Fortunately for Jim Leyland and the Tigers, they’re not in that cluster. They have a commanding lead in the A.L. Central and are pretty much a lock for the playoffs.
Life’s never that simple, though.
The format of the playoffs works like this: The two wild cards play each other in a pre-round and the winner of that plays the team with the league’s best record — very likely the Boston Red Sox. The teams with the second- and third-best records in the league play each other in the first round.
The Tigers are in a situation where, barring an epic collapse of Boston, they’re on a collision course to meet the Oakland Athletics in the ALDS. And the Tigers also happen to have an almost identical record to the A’s — meaning whoever finishes with the better record will gain home-field advantage.
Home-field advantage is — well, it’s ideal. With it, the Tigers would play at home in games one, and potentially games four and five. My point is that, although the division is all but locked up, the season should be far from over.
We’ll start to hear people calling for “so and so” to rest and then for the starting pitchers to be given days off so Leyland can set up the rotation. Those kinds of demands will go on and on. They shouldn’t.
The Tigers should play out the season to the end. It’s in their best interest for a couple of reasons, but mainly just so they don’t have to possibly travel to Oakland twice in a five-game series.

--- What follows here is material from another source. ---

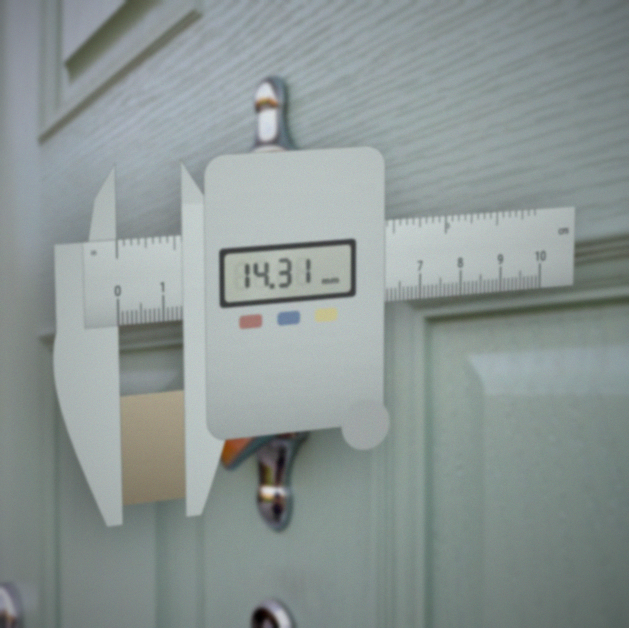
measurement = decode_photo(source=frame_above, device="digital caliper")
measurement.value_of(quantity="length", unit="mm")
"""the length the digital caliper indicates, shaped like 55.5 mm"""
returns 14.31 mm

Last year, when the Tigers clinched the division with a few games remaining in the season, Leyland was able to rest his starting pitching enough to set up the rotation for the playoffs — aka Justin Verlander pitching games one and five of the ALDS.
The beautiful thing about this year’s rotation is, even if there weren’t a compelling reason to play the season out to its final pitch, the rotation doesn’t need to be set up. Max Sherzer is the favorite to pitch game one, but I’d be more than fine with Anibal Sanchez in that role — or even Verlander (never thought I’d be hesitantly saying he maybe could start in the playoff opener).

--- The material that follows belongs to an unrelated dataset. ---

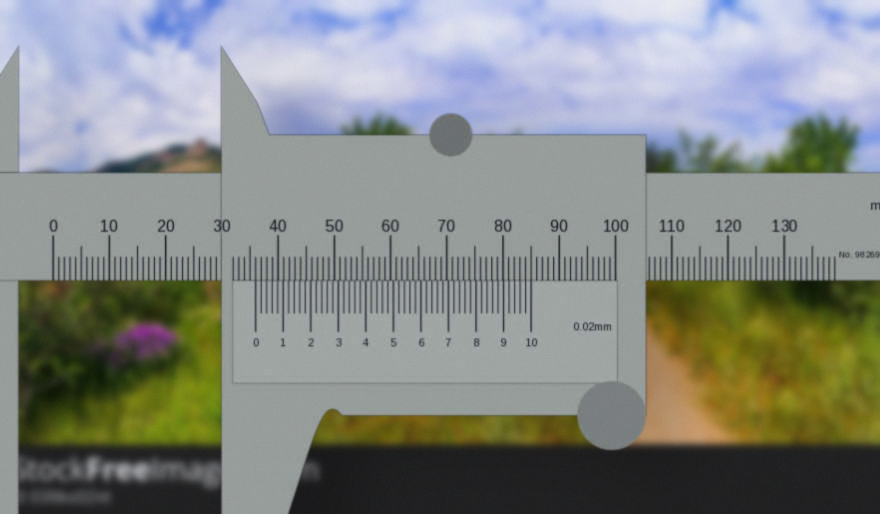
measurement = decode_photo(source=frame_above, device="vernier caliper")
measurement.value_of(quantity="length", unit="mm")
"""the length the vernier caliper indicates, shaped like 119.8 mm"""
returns 36.0 mm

And finally, if there’s one thing a Jim Leyland Tigers team has proven, it’s that extra rest does terrible, terrible things to them. After making quick work of the New York Yankees in the ALCS a year ago, the Tigers had a long rest before the World Series. As we all know, to say the Tigers were rusty and the Giants fresh would be an understatement. Back in 2006, after a similar ALCS to last year, the Cardinals spanked the rested Tigers in five games.
A clinching situation isn’t the same as waiting for a series to end, but in principle, it’s extremely similar. If Leyland starts resting players and diddling around with the pitching rotation, there’s a chance that last year’s rust will return. Maybe giving Cabrera a day or two off once the division’s in the bag wouldn’t be a terrible idea, but as a whole the players should play.

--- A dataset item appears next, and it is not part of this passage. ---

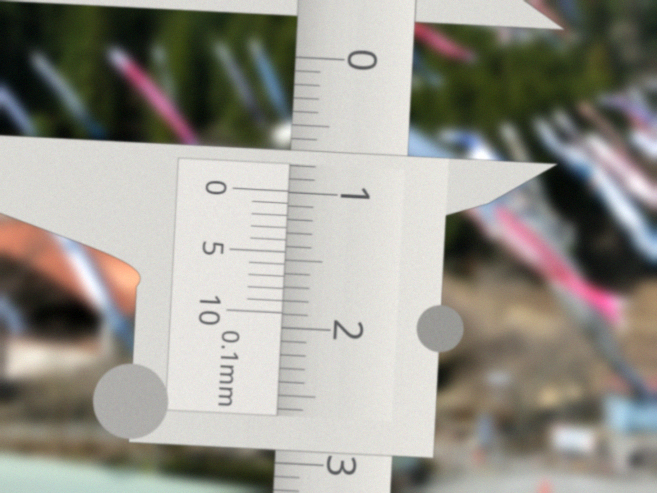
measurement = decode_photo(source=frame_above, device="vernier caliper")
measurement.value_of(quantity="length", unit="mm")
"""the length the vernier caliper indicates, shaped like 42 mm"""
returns 9.9 mm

What I’d like to see is a Tigers team that sweeps its final series of the season with all hands on deck — which considering they play at Miami, which has the MLB’s second-worst record, is a reasonable request.
I want to see Jim Leyland and the Tigers put their heads down and go balls-to-the-wall all the way until that final pitch against the Marlins crosses the plate. Instead of limping into the playoffs hungover from their AL Central victory, the Tigers need to charge in, riding a nice hefty winning streak too.